== Directions ==
All of the entries must appear again exactly as written.

== Raw data ==
^^^^

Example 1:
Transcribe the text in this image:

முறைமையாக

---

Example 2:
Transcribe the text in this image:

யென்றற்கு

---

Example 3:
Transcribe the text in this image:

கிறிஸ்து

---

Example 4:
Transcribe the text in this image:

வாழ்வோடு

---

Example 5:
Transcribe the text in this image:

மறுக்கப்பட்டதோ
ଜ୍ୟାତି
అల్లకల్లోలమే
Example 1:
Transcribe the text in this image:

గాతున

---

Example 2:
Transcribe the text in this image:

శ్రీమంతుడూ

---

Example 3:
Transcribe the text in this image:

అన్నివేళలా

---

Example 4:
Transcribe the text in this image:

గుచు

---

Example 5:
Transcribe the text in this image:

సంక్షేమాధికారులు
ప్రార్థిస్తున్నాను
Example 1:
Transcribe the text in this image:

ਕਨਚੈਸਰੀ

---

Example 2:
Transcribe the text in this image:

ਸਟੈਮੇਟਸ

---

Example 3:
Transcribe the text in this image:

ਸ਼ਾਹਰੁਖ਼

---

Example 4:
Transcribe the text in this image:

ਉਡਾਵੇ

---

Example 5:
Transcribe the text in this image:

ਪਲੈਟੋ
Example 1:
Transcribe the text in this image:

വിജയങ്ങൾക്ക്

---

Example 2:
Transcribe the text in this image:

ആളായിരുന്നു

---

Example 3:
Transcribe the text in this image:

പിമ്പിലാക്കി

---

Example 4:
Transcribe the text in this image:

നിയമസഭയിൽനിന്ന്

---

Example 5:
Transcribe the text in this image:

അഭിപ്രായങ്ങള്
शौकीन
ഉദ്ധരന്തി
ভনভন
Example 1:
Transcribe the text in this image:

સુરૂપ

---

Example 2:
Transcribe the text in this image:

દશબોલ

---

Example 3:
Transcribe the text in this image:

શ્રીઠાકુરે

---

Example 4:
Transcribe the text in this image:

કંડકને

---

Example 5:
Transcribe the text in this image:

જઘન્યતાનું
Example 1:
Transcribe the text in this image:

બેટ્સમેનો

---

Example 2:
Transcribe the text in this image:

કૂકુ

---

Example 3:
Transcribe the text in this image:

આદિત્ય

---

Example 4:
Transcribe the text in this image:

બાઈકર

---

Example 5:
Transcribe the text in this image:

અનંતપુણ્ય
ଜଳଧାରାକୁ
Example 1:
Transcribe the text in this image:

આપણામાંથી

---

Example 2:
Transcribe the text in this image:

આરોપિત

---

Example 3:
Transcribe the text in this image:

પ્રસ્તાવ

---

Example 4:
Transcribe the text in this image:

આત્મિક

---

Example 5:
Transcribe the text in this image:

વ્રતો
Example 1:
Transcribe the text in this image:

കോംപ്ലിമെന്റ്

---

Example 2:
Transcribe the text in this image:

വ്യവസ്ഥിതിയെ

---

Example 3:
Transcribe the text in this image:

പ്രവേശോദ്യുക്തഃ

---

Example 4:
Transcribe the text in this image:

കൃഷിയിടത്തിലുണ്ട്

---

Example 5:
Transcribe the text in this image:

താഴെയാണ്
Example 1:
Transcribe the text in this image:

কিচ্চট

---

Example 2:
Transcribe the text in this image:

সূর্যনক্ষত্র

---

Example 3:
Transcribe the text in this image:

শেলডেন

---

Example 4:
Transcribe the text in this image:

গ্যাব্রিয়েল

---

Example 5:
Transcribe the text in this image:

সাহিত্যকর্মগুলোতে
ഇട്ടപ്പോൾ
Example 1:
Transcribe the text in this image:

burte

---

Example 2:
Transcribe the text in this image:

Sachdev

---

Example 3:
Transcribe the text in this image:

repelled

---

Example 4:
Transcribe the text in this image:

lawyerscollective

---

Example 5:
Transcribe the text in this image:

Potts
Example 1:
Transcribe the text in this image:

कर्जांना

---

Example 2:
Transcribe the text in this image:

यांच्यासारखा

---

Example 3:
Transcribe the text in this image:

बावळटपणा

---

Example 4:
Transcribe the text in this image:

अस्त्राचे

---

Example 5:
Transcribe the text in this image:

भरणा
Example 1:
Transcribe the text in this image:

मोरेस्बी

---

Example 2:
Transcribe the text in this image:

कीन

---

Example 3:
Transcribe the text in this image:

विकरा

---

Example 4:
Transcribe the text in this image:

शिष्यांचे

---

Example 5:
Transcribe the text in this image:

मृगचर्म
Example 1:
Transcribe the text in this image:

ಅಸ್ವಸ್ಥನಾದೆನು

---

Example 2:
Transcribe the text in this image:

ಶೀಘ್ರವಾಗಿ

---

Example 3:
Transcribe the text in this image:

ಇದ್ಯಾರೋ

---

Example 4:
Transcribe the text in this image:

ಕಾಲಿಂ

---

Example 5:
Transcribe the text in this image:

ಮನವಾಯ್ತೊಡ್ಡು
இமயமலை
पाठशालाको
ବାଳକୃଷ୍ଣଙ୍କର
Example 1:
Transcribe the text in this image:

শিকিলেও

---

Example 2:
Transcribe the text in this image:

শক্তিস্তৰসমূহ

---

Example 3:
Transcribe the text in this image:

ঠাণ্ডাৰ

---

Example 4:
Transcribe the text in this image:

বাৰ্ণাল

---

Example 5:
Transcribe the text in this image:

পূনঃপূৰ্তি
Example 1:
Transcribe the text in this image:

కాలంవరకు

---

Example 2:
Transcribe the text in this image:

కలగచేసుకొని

^^^^

== Written response ==
Example 1:
Transcribe the text in this image:

முறைமையாக

---

Example 2:
Transcribe the text in this image:

யென்றற்கு

---

Example 3:
Transcribe the text in this image:

கிறிஸ்து

---

Example 4:
Transcribe the text in this image:

வாழ்வோடு

---

Example 5:
Transcribe the text in this image:

மறுக்கப்பட்டதோ
ଜ୍ୟାତି
అల్లకల్లోలమే
Example 1:
Transcribe the text in this image:

గాతున

---

Example 2:
Transcribe the text in this image:

శ్రీమంతుడూ

---

Example 3:
Transcribe the text in this image:

అన్నివేళలా

---

Example 4:
Transcribe the text in this image:

గుచు

---

Example 5:
Transcribe the text in this image:

సంక్షేమాధికారులు
ప్రార్థిస్తున్నాను
Example 1:
Transcribe the text in this image:

ਕਨਚੈਸਰੀ

---

Example 2:
Transcribe the text in this image:

ਸਟੈਮੇਟਸ

---

Example 3:
Transcribe the text in this image:

ਸ਼ਾਹਰੁਖ਼

---

Example 4:
Transcribe the text in this image:

ਉਡਾਵੇ

---

Example 5:
Transcribe the text in this image:

ਪਲੈਟੋ
Example 1:
Transcribe the text in this image:

വിജയങ്ങൾക്ക്

---

Example 2:
Transcribe the text in this image:

ആളായിരുന്നു

---

Example 3:
Transcribe the text in this image:

പിമ്പിലാക്കി

---

Example 4:
Transcribe the text in this image:

നിയമസഭയിൽനിന്ന്

---

Example 5:
Transcribe the text in this image:

അഭിപ്രായങ്ങള്
शौकीन
ഉദ്ധരന്തി
ভনভন
Example 1:
Transcribe the text in this image:

સુરૂપ

---

Example 2:
Transcribe the text in this image:

દશબોલ

---

Example 3:
Transcribe the text in this image:

શ્રીઠાકુરે

---

Example 4:
Transcribe the text in this image:

કંડકને

---

Example 5:
Transcribe the text in this image:

જઘન્યતાનું
Example 1:
Transcribe the text in this image:

બેટ્સમેનો

---

Example 2:
Transcribe the text in this image:

કૂકુ

---

Example 3:
Transcribe the text in this image:

આદિત્ય

---

Example 4:
Transcribe the text in this image:

બાઈકર

---

Example 5:
Transcribe the text in this image:

અનંતપુણ્ય
ଜଳଧାରାକୁ
Example 1:
Transcribe the text in this image:

આપણામાંથી

---

Example 2:
Transcribe the text in this image:

આરોપિત

---

Example 3:
Transcribe the text in this image:

પ્રસ્તાવ

---

Example 4:
Transcribe the text in this image:

આત્મિક

---

Example 5:
Transcribe the text in this image:

વ્રતો
Example 1:
Transcribe the text in this image:

കോംപ്ലിമെന്റ്

---

Example 2:
Transcribe the text in this image:

വ്യവസ്ഥിതിയെ

---

Example 3:
Transcribe the text in this image:

പ്രവേശോദ്യുക്തഃ

---

Example 4:
Transcribe the text in this image:

കൃഷിയിടത്തിലുണ്ട്

---

Example 5:
Transcribe the text in this image:

താഴെയാണ്
Example 1:
Transcribe the text in this image:

কিচ্চট

---

Example 2:
Transcribe the text in this image:

সূর্যনক্ষত্র

---

Example 3:
Transcribe the text in this image:

শেলডেন

---

Example 4:
Transcribe the text in this image:

গ্যাব্রিয়েল

---

Example 5:
Transcribe the text in this image:

সাহিত্যকর্মগুলোতে
ഇട്ടപ്പോൾ
Example 1:
Transcribe the text in this image:

burte

---

Example 2:
Transcribe the text in this image:

Sachdev

---

Example 3:
Transcribe the text in this image:

repelled

---

Example 4:
Transcribe the text in this image:

lawyerscollective

---

Example 5:
Transcribe the text in this image:

Potts
Example 1:
Transcribe the text in this image:

कर्जांना

---

Example 2:
Transcribe the text in this image:

यांच्यासारखा

---

Example 3:
Transcribe the text in this image:

बावळटपणा

---

Example 4:
Transcribe the text in this image:

अस्त्राचे

---

Example 5:
Transcribe the text in this image:

भरणा
Example 1:
Transcribe the text in this image:

मोरेस्बी

---

Example 2:
Transcribe the text in this image:

कीन

---

Example 3:
Transcribe the text in this image:

विकरा

---

Example 4:
Transcribe the text in this image:

शिष्यांचे

---

Example 5:
Transcribe the text in this image:

मृगचर्म
Example 1:
Transcribe the text in this image:

ಅಸ್ವಸ್ಥನಾದೆನು

---

Example 2:
Transcribe the text in this image:

ಶೀಘ್ರವಾಗಿ

---

Example 3:
Transcribe the text in this image:

ಇದ್ಯಾರೋ

---

Example 4:
Transcribe the text in this image:

ಕಾಲಿಂ

---

Example 5:
Transcribe the text in this image:

ಮನವಾಯ್ತೊಡ್ಡು
இமயமலை
पाठशालाको
ବାଳକୃଷ୍ଣଙ୍କର
Example 1:
Transcribe the text in this image:

শিকিলেও

---

Example 2:
Transcribe the text in this image:

শক্তিস্তৰসমূহ

---

Example 3:
Transcribe the text in this image:

ঠাণ্ডাৰ

---

Example 4:
Transcribe the text in this image:

বাৰ্ণাল

---

Example 5:
Transcribe the text in this image:

পূনঃপূৰ্তি
Example 1:
Transcribe the text in this image:

కాలంవరకు

---

Example 2:
Transcribe the text in this image:

కలగచేసుకొని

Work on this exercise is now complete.